On 13 August 1935 at around 0330h, the already well-known aviator Elly Beinhorn started in today’s Polish Gliwice (Gleiwitz) for another record flight: within one day, she wanted to fly from Germany to Asia and return; at the end, her famous flight resulted in 3,470 km within nearly 13.5 hours. This record flight, the pilot and her plane – a Bf-108 “Taifun” (Typhoon) – are being honoured by a commemorative stamp, issued on 12 August 2010 by the German postal service Deutschen Post AG.
Design by Klein & Neumann, Iserlohn
On 28 November 2007, the enthusiastic aviator Elly Beinhorn died 100 years of age. On her last birthday, she was allowed to (co-)pilot a plane a last time; “already” with 72 years, she had voluntarily returned her pilot’s licence. On the occasion of her 100th birthday of the legend aviator, the Deutsche Post had already issued a commemorative envelope, stamped with a Dornier Do X; the latter surely was an impressive plane, but not a model that had any connections to Beinhorn, except that it had something to do with flying.
Thus it is nice to see that Beinhorn is at least posthumously receiving the honour to be pictured on such a stamp together with “her” plane that already had been printed on another stamp of the then-Deutsche Bundespost in 1979.
The connections to war are manifold which is hardly surprising:
Elly Beinhorn did not fly during the Second World War – contrary to so different women such as Hanna Reitsch, Beate Uhse or Melitta Schenk Gräfin von Stauffenberg. Despite her fame, she did far less become part of the Nazi propaganda machine than many of her contemporaries. Her flat in Berlin was bombed out during the later stages of the war. After the war, she hardly could await to fly again, but that was forbidden to Germans for quite some years. Thus, she renewed her pilot’s licence at first in Switzerland in 1951.

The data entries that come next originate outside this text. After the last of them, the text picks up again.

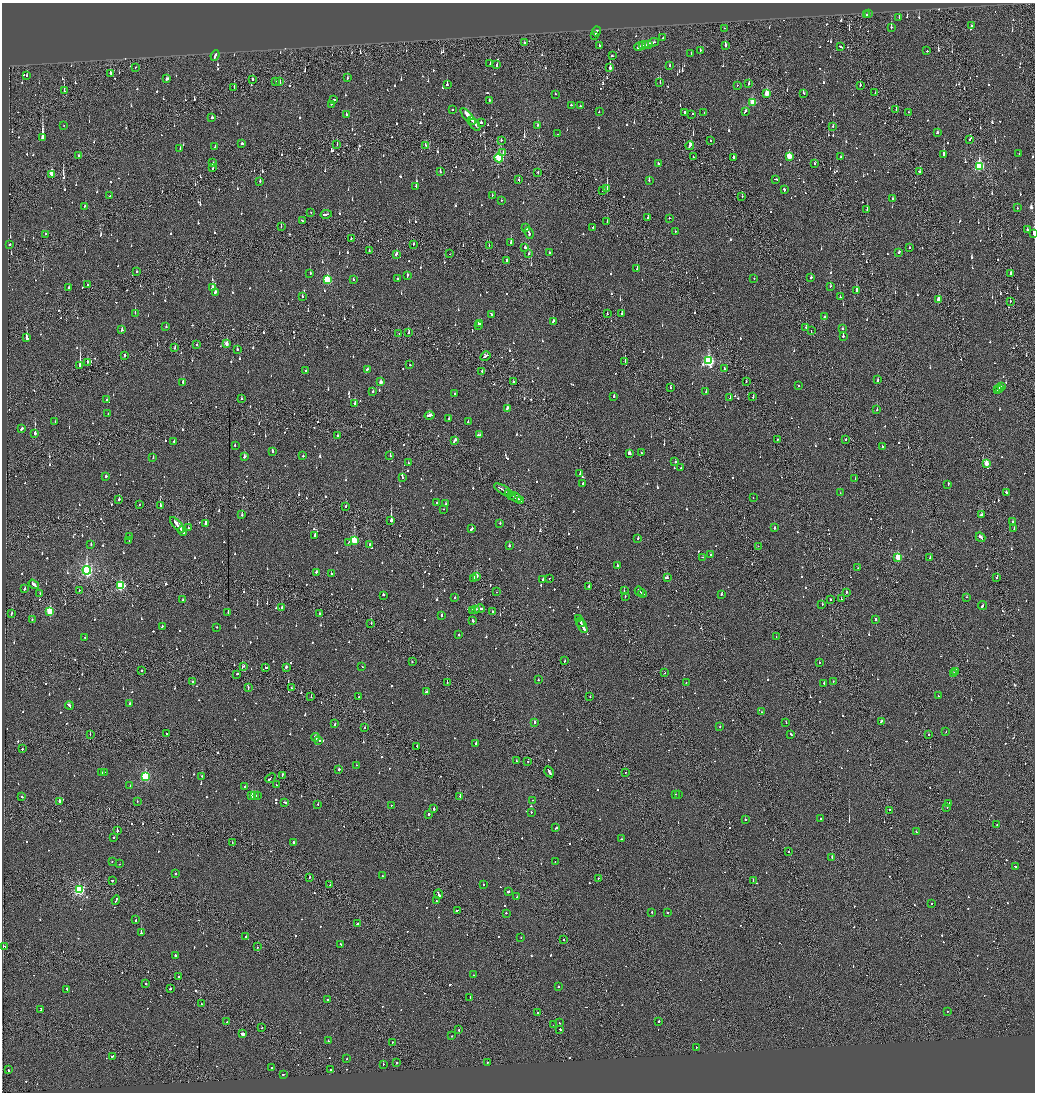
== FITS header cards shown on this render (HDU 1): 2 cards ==
NAXIS1  =                 2065
NAXIS2  =                 2180

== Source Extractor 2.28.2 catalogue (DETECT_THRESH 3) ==
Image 2065 x 2180 px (HDU 1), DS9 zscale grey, zoomed out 1/2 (1 PNG px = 2 x 2 image px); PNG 1037 x 1094 px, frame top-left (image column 1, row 2179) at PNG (2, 3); each listed source drawn as its Kron ellipse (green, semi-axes under 4 px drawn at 4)
Background -0.0992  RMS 0.064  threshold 0.193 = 3 sigma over >= 5 px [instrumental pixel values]
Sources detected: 1472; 69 cannot appear on this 1/2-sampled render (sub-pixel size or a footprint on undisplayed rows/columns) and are neither listed nor drawn; of the other 1403, the 500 brightest by FLUX_AUTO listed and drawn (903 fainter detections omitted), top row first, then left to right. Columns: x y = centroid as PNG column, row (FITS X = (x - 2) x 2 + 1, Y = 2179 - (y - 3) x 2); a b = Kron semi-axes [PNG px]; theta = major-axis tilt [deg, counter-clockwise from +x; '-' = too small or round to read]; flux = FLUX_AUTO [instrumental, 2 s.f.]
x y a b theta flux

The Messerschmitt Bf-108 was indeed a fast and elegant touring aircraft for up to four people – but in 1933, Reichsluftfahrtminister (Minister for Aviation) Hermann Göring ordered the Bayerische Flugzeugwerke (Bavarian Aircraft Factories) to develop a rapid courier aeroplane. The Bf-108 should later become the liaison aircraft for the Luftwaffe (German airforce), indeed. Pilots liked the plane, not the least as retraining aircraft for the Bf-109, a plane that is much more known in this context.
On 31 August 1939, the SS staged a pseudo assault on the radio station of Gleiwitz that would – together with 13 other “border incidents” – become a “legitimisation” for the German attack on Poland on 1 September 1939. From March to July 1944, four satellite camps of the Konzentrationslager Auschwitz I were installed. After the end of the war, the German population was mostly expulsed; in “de-Germanisation actions” the new administration tried to get rid of the traces of German history.
Not the least, another aircraft that has been (co-)developed in Germany bears the same name: EADS is building the former fighter and now also multi-role combat aircraft Eurofighter “Typhoon” that has originally been called “Jäger 90” (Fighter 90, and later “EF 2000”) what did not appear modern any longer when the plane finally did get into serial production in 2003.
Of course, the commemorative stamp shows a civil person, a civil aircraft and a sportive record event – but the history behind all that is really far from being easy.